Era el año 183 A.c. En el Reino de Bitinia, al Norte de Turquía, un hombre de guerra que había sido condenado al destierro, al ostracismo como dirían los griegos, hallábase a orillas del Ponto Euxino (Mar Negro) contemplando fascinado una deslumbrante puesta de sol. Habíase sentado sobre una piedra y el embeleso en el que se encontraba, viendo como el disco solar descendía en el horizonte proyectando sus rayos que daban al mar un color purpurino con lentejuelas de oro, habíale hecho olvidar por un momento que era acreedor al odio de sus implacables enemigos, los romanos, y también a la enemistad de sus compatriotas.
Había sido en sus mejores tiempos, uno de los más brillantes capitanes de la historia, gracias a su genio militar. Era así mismo, un profundo conocedor de los hombres. Como tal conocía el verdadero carácter de su protector: el Rey Prusias de Bitinia. Sabía que era un hombre desleal, de una naturaleza dual, y por lo tanto, nada confiable.

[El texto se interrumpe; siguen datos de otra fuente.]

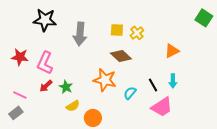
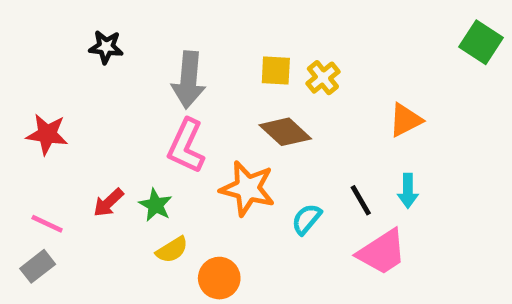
black star: (45, 20) -> (106, 47), size x0.6
pink L-shape: (45, 63) -> (186, 146), moved

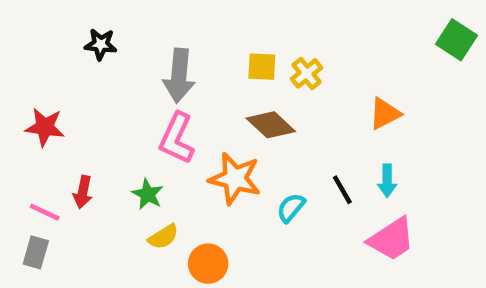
red arrow: (108, 203) -> (83, 192), moved, turned -36
pink trapezoid: (382, 252) -> (392, 239), moved
gray rectangle: (38, 266) -> (36, 252), turned -36

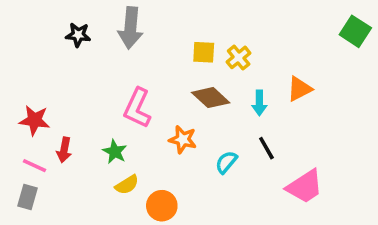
gray arrow: (179, 76) -> (130, 28), moved
red star: (45, 127) -> (35, 120), moved
orange star: (235, 179) -> (183, 139), size x0.7
cyan arrow: (387, 181) -> (259, 103), moved

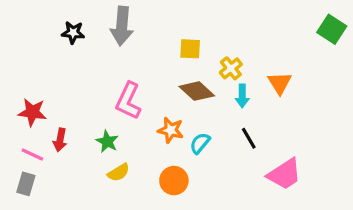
yellow cross: (239, 57) -> (231, 68), moved
orange triangle: (300, 89) -> (280, 83), turned -35
cyan semicircle: (226, 162) -> (200, 143), moved
orange circle: (162, 206) -> (174, 181), moved

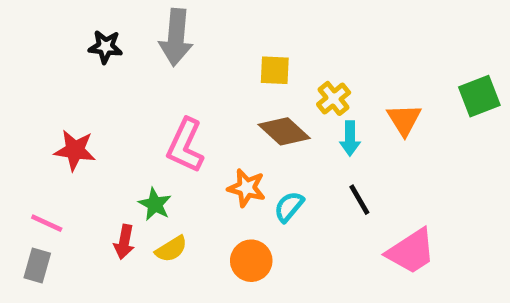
green square: (332, 29) -> (479, 96), moved, turned 36
red star: (32, 112) -> (75, 150), moved
red arrow: (60, 140) -> (124, 242), moved

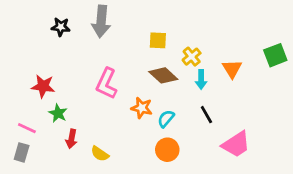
green star: (155, 204) -> (58, 113), moved
yellow semicircle: (171, 249) -> (100, 154), moved, turned 66
orange circle: (251, 261) -> (167, 150), moved

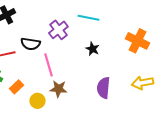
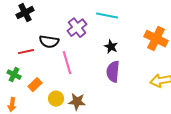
purple semicircle: (103, 88) -> (113, 72), moved
brown star: (58, 89) -> (77, 102), moved

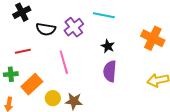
black semicircle: (49, 42) -> (46, 29), moved
green cross: (14, 75) -> (11, 74), turned -32
orange rectangle: (35, 85) -> (32, 84), size x1.5

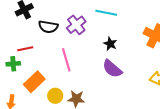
purple semicircle: (110, 71) -> (112, 69), turned -55
green cross: (11, 74) -> (13, 64), moved

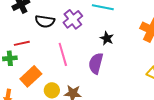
purple semicircle: (112, 69) -> (96, 63), moved, turned 65

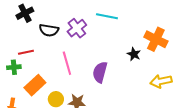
black star: (107, 38) -> (134, 54), moved

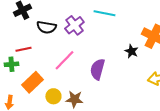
pink line: (67, 63) -> (64, 60), turned 60

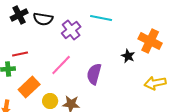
black semicircle: (46, 27) -> (43, 19), moved

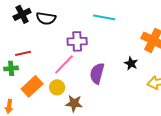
purple cross: (71, 30) -> (77, 41), moved, turned 36
black star: (128, 56) -> (131, 63), moved
yellow circle: (50, 101) -> (57, 87), moved

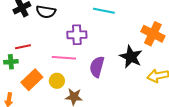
black star: (131, 63) -> (131, 57), size x1.6
pink line: (64, 64) -> (64, 58), turned 50

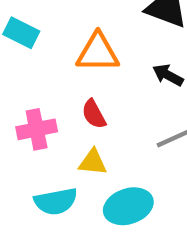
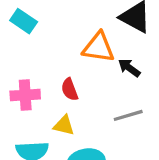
orange triangle: (98, 53) -> (99, 47), moved

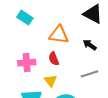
orange triangle: (99, 47) -> (59, 35), moved
yellow triangle: (64, 125) -> (51, 81), turned 40

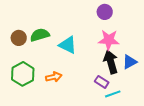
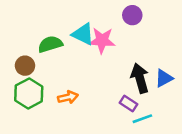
brown circle: (19, 38) -> (25, 66), moved
pink star: (109, 40) -> (102, 40), moved
cyan triangle: (68, 45) -> (83, 34), moved

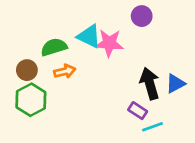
orange arrow: (68, 97) -> (65, 71), moved

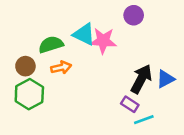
black arrow: (150, 84) -> (141, 79), turned 44

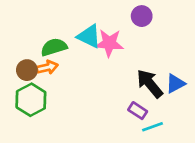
orange arrow: (61, 67) -> (47, 67), moved
black arrow: (141, 79) -> (150, 84), turned -68

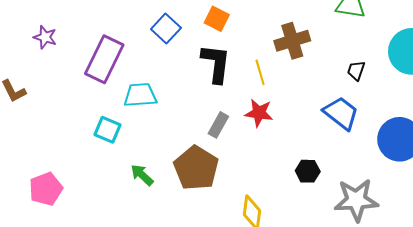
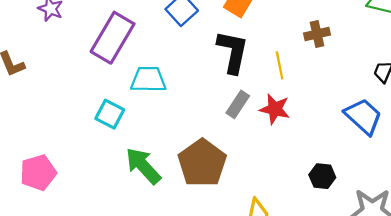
brown cross: (292, 41) -> (317, 34), size x0.7
gray rectangle: (218, 125) -> (238, 104), moved
green arrow: (142, 175) -> (143, 166), size x1.5

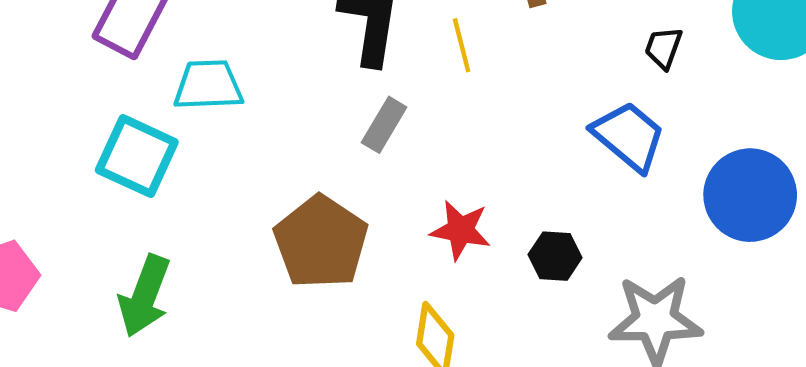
red star: (275, 109) -> (461, 230), moved
cyan square: (110, 114) -> (137, 156), size x1.4
green arrow: (143, 166) -> (145, 296), moved, turned -114

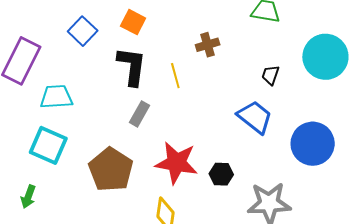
cyan square: (137, 156) -> (48, 145), moved
red star: (461, 230) -> (176, 163), size x1.5
green arrow: (145, 296) -> (28, 197), size x0.6

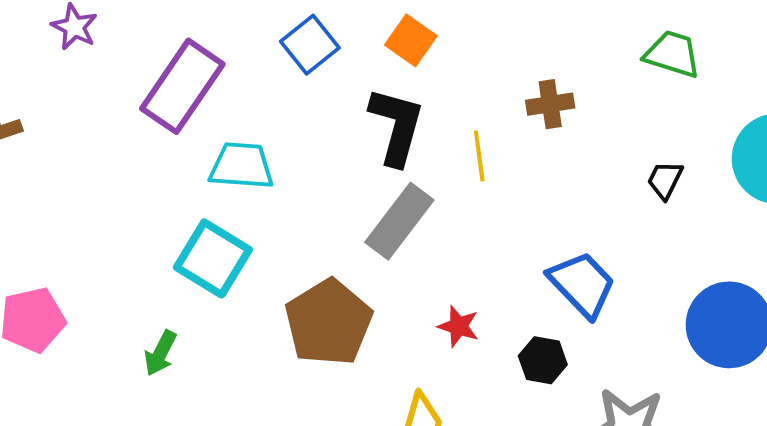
gray rectangle: (140, 114) -> (399, 221), size x1.5
blue trapezoid: (255, 117) -> (582, 284), moved
red star: (176, 163) -> (458, 326), size x0.5

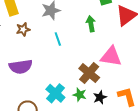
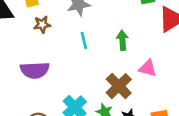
green arrow: (91, 24) -> (122, 40), moved
pink triangle: (111, 56) -> (148, 68), size x0.7

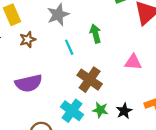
green arrow: (122, 40) -> (95, 34), moved
brown cross: (119, 86) -> (90, 80), moved

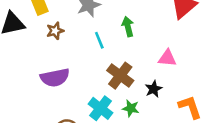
black star: (124, 111) -> (154, 89), moved

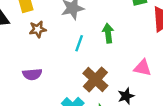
cyan line: (99, 40) -> (79, 43), turned 35
purple semicircle: (55, 78) -> (32, 74), size x0.7

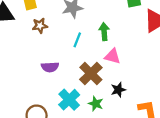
pink triangle: (143, 68) -> (112, 56), moved
purple semicircle: (32, 74) -> (50, 67), moved

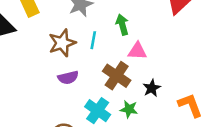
brown star: (40, 26) -> (62, 43), moved, size x1.5

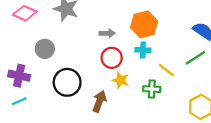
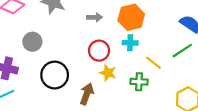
gray arrow: (107, 33) -> (95, 17), moved

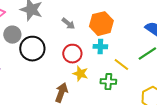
gray arrow: (95, 17) -> (68, 24), turned 40
gray circle: (32, 42) -> (12, 35), moved
black circle: (55, 75) -> (32, 49), moved

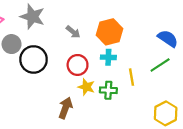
yellow line: (121, 65) -> (131, 77), turned 42
green cross: (108, 82) -> (108, 90), moved

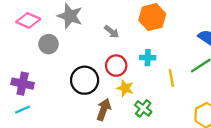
orange hexagon: (109, 32) -> (152, 17), moved
black circle: (34, 59) -> (85, 80), moved
green cross: (108, 90) -> (143, 108), moved, turned 35

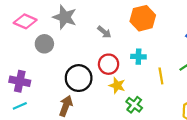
brown arrow: (104, 110) -> (66, 106), moved

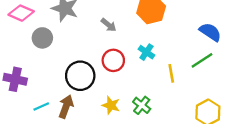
cyan cross: (138, 57) -> (146, 52), turned 32
yellow star: (117, 86) -> (111, 105), moved
cyan line: (20, 106) -> (41, 106), moved

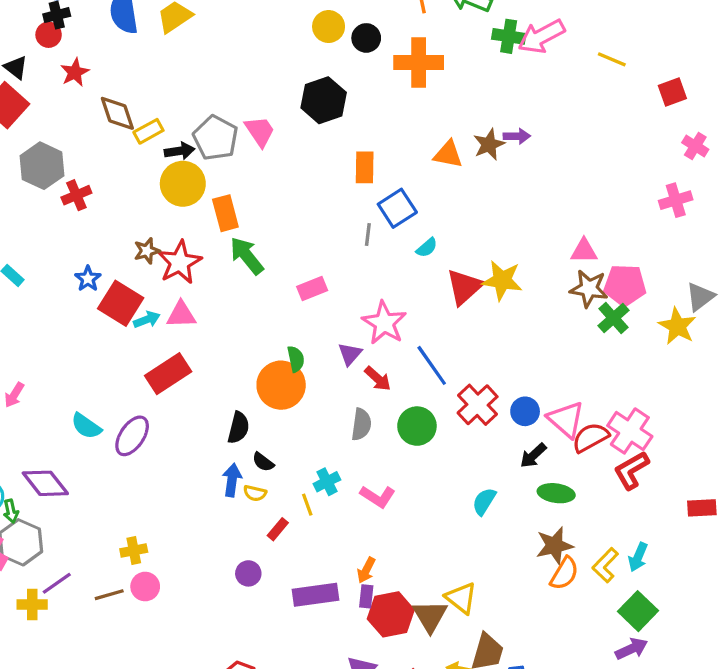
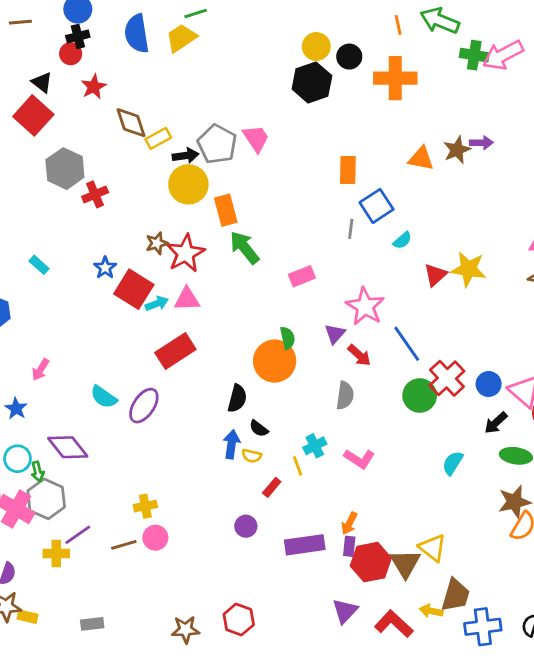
black hexagon: (324, 100) -> (312, 82), moved
red triangle: (464, 287) -> (435, 275), size x0.7
green circle: (417, 426) -> (420, 395), moved

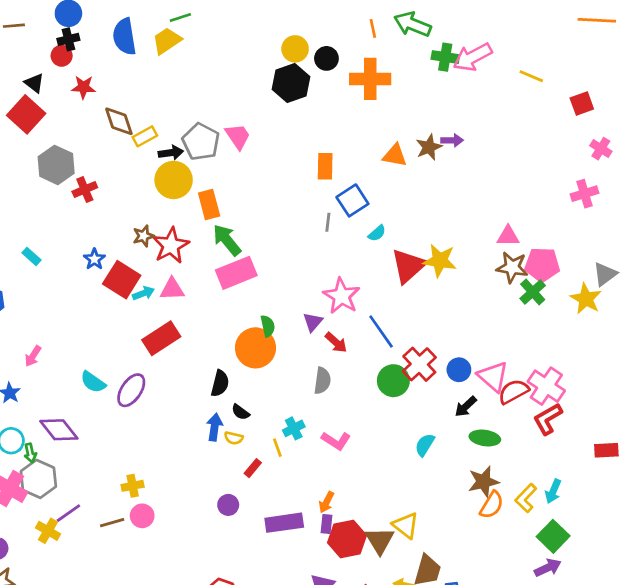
red star: (94, 87) -> (83, 87), turned 30
red triangle: (435, 275) -> (408, 266), size x1.6
pink rectangle: (302, 276) -> (236, 273), moved, size x1.6
yellow cross: (56, 553) -> (48, 531), turned 30

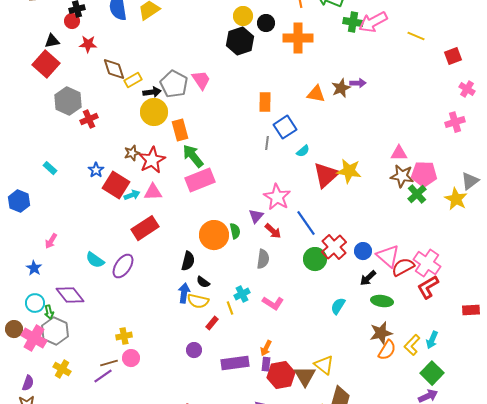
black triangle: (34, 83) -> (52, 41), turned -49
green semicircle: (268, 326) -> (235, 231), moved
yellow semicircle: (234, 438) -> (198, 301), size x1.5
purple line: (68, 513) -> (103, 376), moved

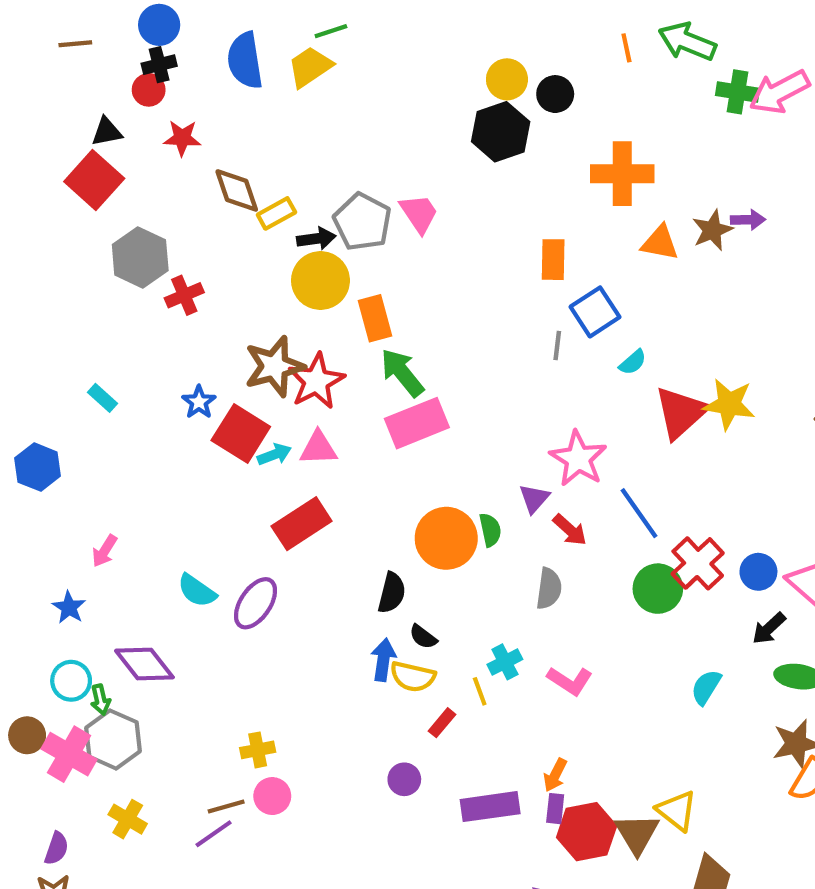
orange cross: (298, 38) -> (622, 174), moved
brown star: (132, 153) -> (274, 366), size x1.8

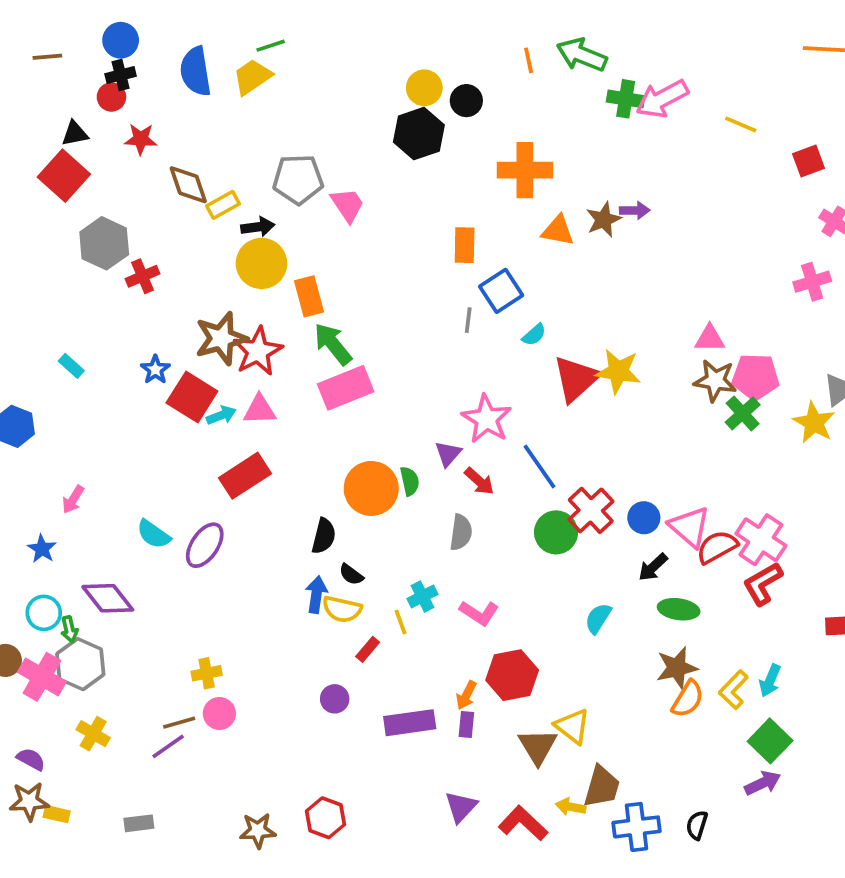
gray pentagon: (362, 222) -> (298, 179), moved, turned -30
red hexagon: (587, 832) -> (512, 675), moved
purple semicircle: (56, 848) -> (31, 759), turned -80

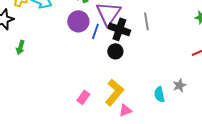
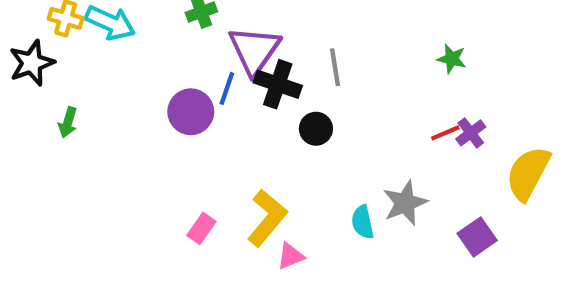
purple circle: (78, 21) -> (191, 112), moved
black circle: (115, 51) -> (316, 129), moved
gray star: (179, 85) -> (405, 203), size x1.5

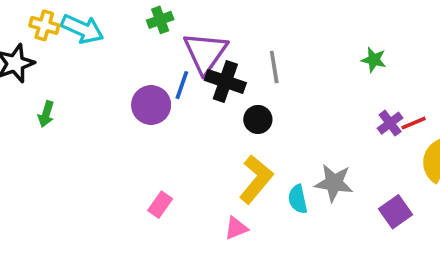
red line: (445, 133) -> (414, 123), moved
gray star: (405, 203) -> (334, 183), turned 30
yellow L-shape: (267, 218) -> (256, 179), moved

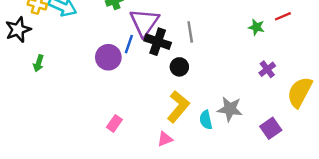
red line: (414, 123) -> (283, 16), moved

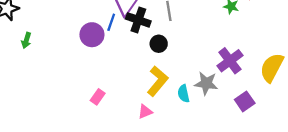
purple cross: (267, 69) -> (230, 61), moved, size x1.6

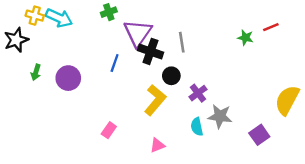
blue line: (111, 22) -> (115, 63), moved
purple circle: (92, 35) -> (68, 78), moved
purple cross: (230, 61) -> (198, 93), moved, size x0.7
yellow L-shape: (158, 81) -> (155, 100), moved

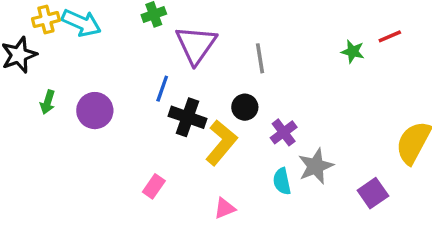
yellow cross: (35, 16) -> (46, 20), turned -30
black cross: (150, 51) -> (188, 117), moved
gray star: (220, 116) -> (316, 166), turned -30

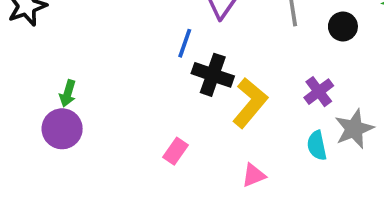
green arrow: (48, 102) -> (68, 93), moved
black circle: (245, 107) -> (343, 26), moved
purple circle: (95, 111) -> (62, 129), moved

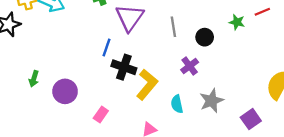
purple cross: (319, 92) -> (190, 66), moved
purple circle: (62, 129) -> (65, 91), moved
cyan semicircle: (317, 146) -> (177, 104), moved

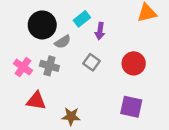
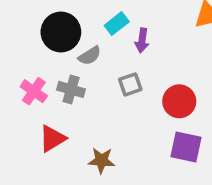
gray square: (92, 62) -> (130, 84), turned 35
red circle: (134, 63) -> (179, 101), moved
red triangle: (36, 101) -> (52, 139), turned -40

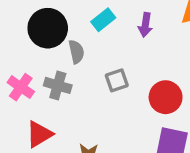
purple arrow: (142, 40) -> (145, 25), moved
gray semicircle: (90, 56) -> (76, 52), turned -70

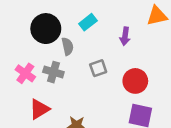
purple arrow: (145, 25) -> (125, 36), moved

Su mente comenzaba entonces a viajar retrospectivamente en el tiempo, al momento en que Roma, el enemigo de su patria, le había impuesto humillantes condiciones de paz. Habíase comprometido a pagar durante 50 años un tributo anual de 200 talentos y a no declarar guerra alguna, siquiera defensiva, sin el consentimiento de Roma. Esa paz había colocado a su patria bajo la autoridad política y económica de Roma.
Ese hombre sentado sobre una piedra, con un sueño político extinguido, recordaba su derrota en donde se le diera su golpe de gracia. En su retrospección recordaba a su ciudad como un conjunto de mercaderes indefensos y a la cual no podía ofrecer poderío ni grandeza, había sin embargo asumido el poder promulgando acertadas reformas. Rememoraba ahora cómo la plutocracia mercantilista, cuyos privilegios él había suprimido, revelaba al senado romano que él conspiraba contra Roma. Él, en cambio, imbuído de un patriotismo del cual carecían sus oponentes, y para no complicar a su tierra, huía rumbo al Asia y buscaba refugio junto a Antíoco III que lo recibiría con todos los honores. En su ciudad, su fortuna confiscada y su casa arrasada. Cuando los Romanos hacían la guerra a Antíoco III, él le aconsejaba pactar una alianza con todos los estados que tenían motivo para temer a Roma. El plan excedía los proyectos de Antíoco y los cortesanos que le eran hostiles le aconsejaban al Rey, que no se dejara arrebatar la gloria por un extranjero. Fue por eso que solo le dio misiones subalternas. Y también por eso debió firmar una paz humillante con los romanos que le pidieron que entregaran a su persona, a la de ese mismo hombre que estaba sentado en una roca junto al mar.
Pero en ese eterno destierro, pudo ser protegido ahora por el Rey Prusias de Bitinia a quien él asesoró para vencer al Rey de Pérgamo. Conociendo la doblez de carácter del Rey Prusias, y siendo el refugiado un hombre precavido, había hecho construir pasadizos secretos para en caso de necesidad, huir. Disponía de un medio aún más infalible, un anillo que siempre llevaba consigo, cuyo engarce contenía un potente veneno. El desterrado regresaba a su casa, cubierto por estos tristes recuerdos que no le impedían ver a una partida de romanos que iban por él. Su huída por los pasadizos se hizo imposible y apeló a su veneno, diciendo: “Voy a liberar a los Romanos de su miedo ya que no quieren dejar a un hombre morir en paz”.
Quien había dicho esas palabras era Aníbal quien en vida había sido uno de los capitanes más brillantes de la historia.
Moraleja: Los hombres son soldados falibles y por lo tanto de ninguna manera se debe confiar ciegamente en ellos, como tampoco confiaba Aníbal que era profundo conocedor de la naturaleza humana.